Duality in quadratically-constrained quadratic program (QCQP)

Question

I have been given the primal quadratic program with a single quadratic constraint as given below:

$$ \begin{array}{ll} \min\limits_{x \in \mathbb{R}^n} & \frac12 x^{T} Q x \\ \text{subject to} & \frac12 x^{T} x \leq \frac12 \end{array} $$

where $Q$ is an indefinite, symmetric, rational matrix of size $n$. The task is to show that the optimal values of the primal problem as given and its dual agree. That is, there is no duality gap.

I have (perhaps incorrectly) determined the Lagrangian of this program to be $$L(x,u) = \frac{1}{2}x^{T}Qx+\frac{1}{2}u(x^{T}x-1) = \frac{1}{2}x^{T}(Q+uI)x-\frac{1}{2}u. $$

At this point, after chasing through some circular algebra attempting to solve the dual problem to maximize (over $u$) the infimum (over $x \in \mathbb{R}^n$) of $L(x,u)$ and doing some KKT analysis on the primal problem as given, I can't seem to arrive at the desired result. Further, I understand there is a theorem which says that if there exists a saddle point of the Lagrangian function, then there is no duality gap (Bazaraa, Sherali, and Shetty), yet I can't seem to reconcile any sort of "mathematically tight" guarantee that there exists a saddle point for $L$ (although I have a hunch that there ought to be since $Q$ is indefinite, that is, $Q$ is not PD, not PSD, not ND, not NSD).

If anyone happens to see something particularly insightful in all of this, I would really appreciate the input.

Answer 1

Hint: Your problem is partially addressed in this question

Note that this is one the rare non-convex problems that has a closed form solution and has zero duality gap.

Answer 2

Let $\lambda_{\min}$ be the minimum eigenvalue of $Q$.

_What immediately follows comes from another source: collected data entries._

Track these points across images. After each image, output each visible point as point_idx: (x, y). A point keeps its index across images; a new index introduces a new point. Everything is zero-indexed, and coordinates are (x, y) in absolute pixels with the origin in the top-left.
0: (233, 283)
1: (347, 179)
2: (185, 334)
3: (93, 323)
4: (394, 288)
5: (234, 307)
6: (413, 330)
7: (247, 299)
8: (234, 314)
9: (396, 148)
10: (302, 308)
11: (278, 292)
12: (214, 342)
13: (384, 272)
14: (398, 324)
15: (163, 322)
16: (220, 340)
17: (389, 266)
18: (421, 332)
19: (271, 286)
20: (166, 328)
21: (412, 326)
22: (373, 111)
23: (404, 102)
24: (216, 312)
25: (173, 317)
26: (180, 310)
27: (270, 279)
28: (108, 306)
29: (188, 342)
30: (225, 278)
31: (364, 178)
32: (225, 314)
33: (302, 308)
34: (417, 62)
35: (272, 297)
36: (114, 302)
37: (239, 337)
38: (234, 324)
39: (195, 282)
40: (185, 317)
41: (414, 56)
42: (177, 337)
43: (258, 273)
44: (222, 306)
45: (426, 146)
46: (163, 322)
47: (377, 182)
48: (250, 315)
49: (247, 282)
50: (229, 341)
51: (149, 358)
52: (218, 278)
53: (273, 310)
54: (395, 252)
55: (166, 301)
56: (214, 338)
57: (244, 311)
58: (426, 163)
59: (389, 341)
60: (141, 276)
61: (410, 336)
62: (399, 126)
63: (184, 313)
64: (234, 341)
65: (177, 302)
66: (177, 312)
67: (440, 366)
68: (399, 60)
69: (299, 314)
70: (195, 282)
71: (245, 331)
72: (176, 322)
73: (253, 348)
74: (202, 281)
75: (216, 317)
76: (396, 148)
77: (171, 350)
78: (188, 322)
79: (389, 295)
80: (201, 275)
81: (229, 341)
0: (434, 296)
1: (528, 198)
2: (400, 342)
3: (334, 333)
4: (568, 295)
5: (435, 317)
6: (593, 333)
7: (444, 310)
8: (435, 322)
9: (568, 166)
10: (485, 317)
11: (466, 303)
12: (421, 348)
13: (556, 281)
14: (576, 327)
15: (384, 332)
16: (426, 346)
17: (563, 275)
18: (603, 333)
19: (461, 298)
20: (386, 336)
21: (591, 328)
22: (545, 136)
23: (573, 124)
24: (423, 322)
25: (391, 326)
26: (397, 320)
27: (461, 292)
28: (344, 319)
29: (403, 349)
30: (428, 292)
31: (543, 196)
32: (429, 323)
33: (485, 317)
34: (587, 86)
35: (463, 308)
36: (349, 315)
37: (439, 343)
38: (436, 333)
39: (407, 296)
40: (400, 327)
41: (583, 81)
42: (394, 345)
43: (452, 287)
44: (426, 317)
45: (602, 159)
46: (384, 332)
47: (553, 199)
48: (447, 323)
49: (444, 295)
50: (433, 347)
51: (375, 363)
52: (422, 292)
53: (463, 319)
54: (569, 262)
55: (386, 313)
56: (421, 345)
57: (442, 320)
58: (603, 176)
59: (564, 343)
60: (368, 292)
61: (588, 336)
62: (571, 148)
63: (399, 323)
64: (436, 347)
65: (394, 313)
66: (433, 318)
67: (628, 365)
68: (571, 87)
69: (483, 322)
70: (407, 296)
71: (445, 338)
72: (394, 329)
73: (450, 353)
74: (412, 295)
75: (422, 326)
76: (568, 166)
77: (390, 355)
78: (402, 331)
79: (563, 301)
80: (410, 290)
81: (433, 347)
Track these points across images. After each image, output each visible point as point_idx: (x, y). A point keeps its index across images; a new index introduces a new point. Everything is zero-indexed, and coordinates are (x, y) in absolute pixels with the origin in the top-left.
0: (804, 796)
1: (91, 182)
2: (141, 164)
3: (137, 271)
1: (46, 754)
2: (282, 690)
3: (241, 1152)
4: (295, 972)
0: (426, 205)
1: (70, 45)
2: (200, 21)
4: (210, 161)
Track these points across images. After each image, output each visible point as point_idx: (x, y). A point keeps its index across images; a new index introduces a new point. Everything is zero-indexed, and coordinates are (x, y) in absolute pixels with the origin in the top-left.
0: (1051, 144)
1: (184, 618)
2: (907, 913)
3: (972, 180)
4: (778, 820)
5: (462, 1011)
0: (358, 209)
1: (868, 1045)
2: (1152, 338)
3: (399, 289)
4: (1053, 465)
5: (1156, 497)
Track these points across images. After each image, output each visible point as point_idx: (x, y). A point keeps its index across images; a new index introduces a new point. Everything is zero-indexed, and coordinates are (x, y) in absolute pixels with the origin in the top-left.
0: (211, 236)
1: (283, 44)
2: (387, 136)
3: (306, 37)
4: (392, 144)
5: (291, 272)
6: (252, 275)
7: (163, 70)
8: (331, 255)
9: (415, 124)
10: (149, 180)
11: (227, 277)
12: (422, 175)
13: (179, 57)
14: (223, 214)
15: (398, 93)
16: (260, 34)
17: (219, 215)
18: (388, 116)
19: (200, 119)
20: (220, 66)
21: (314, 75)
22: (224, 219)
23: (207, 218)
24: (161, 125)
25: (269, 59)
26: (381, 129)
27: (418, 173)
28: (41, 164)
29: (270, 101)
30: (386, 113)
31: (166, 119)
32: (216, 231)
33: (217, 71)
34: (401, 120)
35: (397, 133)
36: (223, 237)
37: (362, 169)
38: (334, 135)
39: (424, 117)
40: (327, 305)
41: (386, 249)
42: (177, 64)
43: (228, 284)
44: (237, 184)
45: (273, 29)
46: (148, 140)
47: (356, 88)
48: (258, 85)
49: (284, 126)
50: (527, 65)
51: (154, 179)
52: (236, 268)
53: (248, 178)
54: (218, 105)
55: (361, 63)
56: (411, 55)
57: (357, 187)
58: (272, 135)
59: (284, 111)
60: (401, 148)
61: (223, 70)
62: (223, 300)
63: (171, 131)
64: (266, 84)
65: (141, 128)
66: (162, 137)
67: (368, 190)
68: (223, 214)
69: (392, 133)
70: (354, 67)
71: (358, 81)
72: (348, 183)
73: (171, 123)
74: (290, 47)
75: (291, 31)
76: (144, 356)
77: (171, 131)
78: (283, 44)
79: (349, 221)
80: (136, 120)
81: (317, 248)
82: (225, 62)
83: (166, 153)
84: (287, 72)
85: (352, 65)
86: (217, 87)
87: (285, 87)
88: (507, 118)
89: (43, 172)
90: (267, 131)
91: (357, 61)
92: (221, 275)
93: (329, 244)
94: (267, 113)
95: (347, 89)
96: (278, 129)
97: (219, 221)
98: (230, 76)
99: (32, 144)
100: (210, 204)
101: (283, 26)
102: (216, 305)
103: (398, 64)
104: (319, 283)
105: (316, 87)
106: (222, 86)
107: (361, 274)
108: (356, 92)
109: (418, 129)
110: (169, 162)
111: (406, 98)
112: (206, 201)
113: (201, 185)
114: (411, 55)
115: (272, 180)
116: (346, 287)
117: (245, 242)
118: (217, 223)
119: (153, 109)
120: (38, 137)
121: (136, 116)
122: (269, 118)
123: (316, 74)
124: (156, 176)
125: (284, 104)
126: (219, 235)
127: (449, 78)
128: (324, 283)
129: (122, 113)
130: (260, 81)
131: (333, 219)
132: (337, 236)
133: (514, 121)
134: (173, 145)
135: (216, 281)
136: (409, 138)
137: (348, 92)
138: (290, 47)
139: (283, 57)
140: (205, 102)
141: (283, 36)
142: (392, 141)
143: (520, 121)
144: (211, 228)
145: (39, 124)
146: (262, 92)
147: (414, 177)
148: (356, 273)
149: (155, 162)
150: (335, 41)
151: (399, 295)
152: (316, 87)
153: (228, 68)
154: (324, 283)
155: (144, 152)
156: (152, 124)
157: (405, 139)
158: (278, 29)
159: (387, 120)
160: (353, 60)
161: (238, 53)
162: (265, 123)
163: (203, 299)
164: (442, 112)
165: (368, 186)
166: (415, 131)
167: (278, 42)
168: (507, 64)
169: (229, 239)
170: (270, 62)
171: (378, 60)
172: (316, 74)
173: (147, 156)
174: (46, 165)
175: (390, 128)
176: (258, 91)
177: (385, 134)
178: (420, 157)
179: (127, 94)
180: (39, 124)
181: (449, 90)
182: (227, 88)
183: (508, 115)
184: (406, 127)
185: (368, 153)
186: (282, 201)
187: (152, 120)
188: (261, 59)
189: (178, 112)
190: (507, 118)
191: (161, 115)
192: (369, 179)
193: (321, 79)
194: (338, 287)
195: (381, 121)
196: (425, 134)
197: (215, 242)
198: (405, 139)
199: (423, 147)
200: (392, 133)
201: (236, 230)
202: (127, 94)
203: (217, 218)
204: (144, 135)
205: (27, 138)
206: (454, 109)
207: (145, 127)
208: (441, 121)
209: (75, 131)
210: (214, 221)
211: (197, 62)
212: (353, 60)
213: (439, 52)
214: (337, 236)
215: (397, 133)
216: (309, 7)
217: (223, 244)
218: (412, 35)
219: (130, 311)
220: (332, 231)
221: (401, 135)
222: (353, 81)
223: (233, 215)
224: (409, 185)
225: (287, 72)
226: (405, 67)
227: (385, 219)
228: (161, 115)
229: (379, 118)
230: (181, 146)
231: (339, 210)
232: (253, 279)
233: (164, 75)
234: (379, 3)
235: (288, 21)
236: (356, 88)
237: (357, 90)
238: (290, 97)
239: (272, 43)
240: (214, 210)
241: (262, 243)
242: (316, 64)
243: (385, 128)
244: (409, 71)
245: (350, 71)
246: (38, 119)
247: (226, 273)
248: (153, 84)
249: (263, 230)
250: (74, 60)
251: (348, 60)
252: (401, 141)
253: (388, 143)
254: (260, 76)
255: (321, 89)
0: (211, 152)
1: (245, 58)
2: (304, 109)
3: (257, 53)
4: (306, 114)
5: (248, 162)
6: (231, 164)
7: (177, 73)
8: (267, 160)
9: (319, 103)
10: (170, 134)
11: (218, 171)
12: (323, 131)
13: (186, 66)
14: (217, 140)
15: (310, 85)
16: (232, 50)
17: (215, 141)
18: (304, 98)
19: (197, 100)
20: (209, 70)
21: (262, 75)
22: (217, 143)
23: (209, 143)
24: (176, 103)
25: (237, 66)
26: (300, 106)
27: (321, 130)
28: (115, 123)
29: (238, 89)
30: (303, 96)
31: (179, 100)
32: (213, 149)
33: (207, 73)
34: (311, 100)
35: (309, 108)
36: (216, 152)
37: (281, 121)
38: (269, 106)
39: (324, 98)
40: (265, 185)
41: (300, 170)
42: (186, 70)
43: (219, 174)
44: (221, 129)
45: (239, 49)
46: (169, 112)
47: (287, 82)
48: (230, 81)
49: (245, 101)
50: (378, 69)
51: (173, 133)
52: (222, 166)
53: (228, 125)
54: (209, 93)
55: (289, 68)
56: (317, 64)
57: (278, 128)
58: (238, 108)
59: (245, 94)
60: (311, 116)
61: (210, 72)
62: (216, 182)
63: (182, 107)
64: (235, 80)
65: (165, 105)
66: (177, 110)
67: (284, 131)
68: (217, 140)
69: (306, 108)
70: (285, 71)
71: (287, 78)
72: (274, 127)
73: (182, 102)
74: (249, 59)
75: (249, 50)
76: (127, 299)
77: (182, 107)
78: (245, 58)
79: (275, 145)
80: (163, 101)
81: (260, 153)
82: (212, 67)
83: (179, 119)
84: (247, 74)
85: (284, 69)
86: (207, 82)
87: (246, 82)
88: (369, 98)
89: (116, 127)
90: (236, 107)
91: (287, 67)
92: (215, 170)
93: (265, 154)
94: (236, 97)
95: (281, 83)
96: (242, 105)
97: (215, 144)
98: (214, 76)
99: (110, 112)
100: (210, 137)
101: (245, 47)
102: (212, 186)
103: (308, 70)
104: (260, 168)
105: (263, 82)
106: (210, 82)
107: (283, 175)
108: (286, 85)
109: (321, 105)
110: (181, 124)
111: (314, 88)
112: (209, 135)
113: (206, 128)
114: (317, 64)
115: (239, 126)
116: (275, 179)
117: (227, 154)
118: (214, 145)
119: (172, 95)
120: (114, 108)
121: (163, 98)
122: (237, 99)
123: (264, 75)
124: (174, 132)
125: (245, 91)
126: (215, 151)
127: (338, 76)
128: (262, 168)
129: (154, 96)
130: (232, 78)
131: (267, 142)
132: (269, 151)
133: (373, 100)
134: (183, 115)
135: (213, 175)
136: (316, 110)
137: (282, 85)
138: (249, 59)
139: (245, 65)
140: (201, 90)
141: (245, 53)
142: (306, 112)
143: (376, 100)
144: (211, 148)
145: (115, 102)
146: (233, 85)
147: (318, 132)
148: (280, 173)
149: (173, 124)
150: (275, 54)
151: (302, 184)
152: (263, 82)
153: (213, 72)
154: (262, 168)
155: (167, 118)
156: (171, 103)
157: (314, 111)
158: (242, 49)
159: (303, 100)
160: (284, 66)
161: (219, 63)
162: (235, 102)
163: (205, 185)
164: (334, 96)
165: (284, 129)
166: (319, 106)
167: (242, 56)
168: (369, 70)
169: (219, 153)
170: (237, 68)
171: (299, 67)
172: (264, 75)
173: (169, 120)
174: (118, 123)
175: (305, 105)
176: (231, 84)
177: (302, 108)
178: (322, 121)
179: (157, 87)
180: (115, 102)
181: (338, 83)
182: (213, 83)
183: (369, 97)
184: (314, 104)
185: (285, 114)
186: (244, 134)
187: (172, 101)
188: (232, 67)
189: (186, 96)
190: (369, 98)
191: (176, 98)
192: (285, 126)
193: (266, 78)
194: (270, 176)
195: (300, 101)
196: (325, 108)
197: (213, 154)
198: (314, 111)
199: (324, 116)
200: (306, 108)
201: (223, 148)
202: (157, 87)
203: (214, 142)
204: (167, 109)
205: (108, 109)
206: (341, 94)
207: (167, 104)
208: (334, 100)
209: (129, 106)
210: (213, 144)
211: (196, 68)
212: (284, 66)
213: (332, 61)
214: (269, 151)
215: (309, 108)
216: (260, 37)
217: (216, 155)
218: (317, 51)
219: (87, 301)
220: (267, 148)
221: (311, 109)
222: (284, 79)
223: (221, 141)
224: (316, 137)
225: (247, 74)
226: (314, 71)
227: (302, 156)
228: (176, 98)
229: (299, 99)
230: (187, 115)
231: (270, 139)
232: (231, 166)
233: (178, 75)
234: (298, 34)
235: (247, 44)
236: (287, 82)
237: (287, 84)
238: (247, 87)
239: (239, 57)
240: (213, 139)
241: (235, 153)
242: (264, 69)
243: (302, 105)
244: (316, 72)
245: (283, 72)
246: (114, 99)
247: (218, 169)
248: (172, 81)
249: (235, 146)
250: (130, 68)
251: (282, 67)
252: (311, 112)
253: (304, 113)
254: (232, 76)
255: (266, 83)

The dual function is \begin{align} g(u) &= \inf_x L(x,u) \\ &= \begin{cases} -\infty \quad \text{if } u < -\lambda_{\min} , \\ -\frac12 u \quad \text{otherwise}. \end{cases} \end{align} The dual problem is \begin{align} \operatorname*{maximize}_{u} & \quad -\frac12 u \\ \text{subject to} & \quad u \geq -\lambda_{\min}. \end{align} The optimal value for the dual problem is \begin{equation*} d^\star = \frac12 \lambda_{\min}. \end{equation*}

And this is equal to the primal optimal value, according to the standard variational characterization of the eigenvalues of $Q$.

Note: To derive the dual function, I used the following facts.

1. The minimum eigenvalue of $Q + u I$ is $\lambda_\min + u$.
2. Let $M \in \mathbb R^{n \times n}$ be symmetric. The quadratic function $h(x) = \frac12 x^T M x$ is unbounded below if the minimum eigenvalue of $M$ is negative. Otherwise, the minimum value of $M$ is $0$.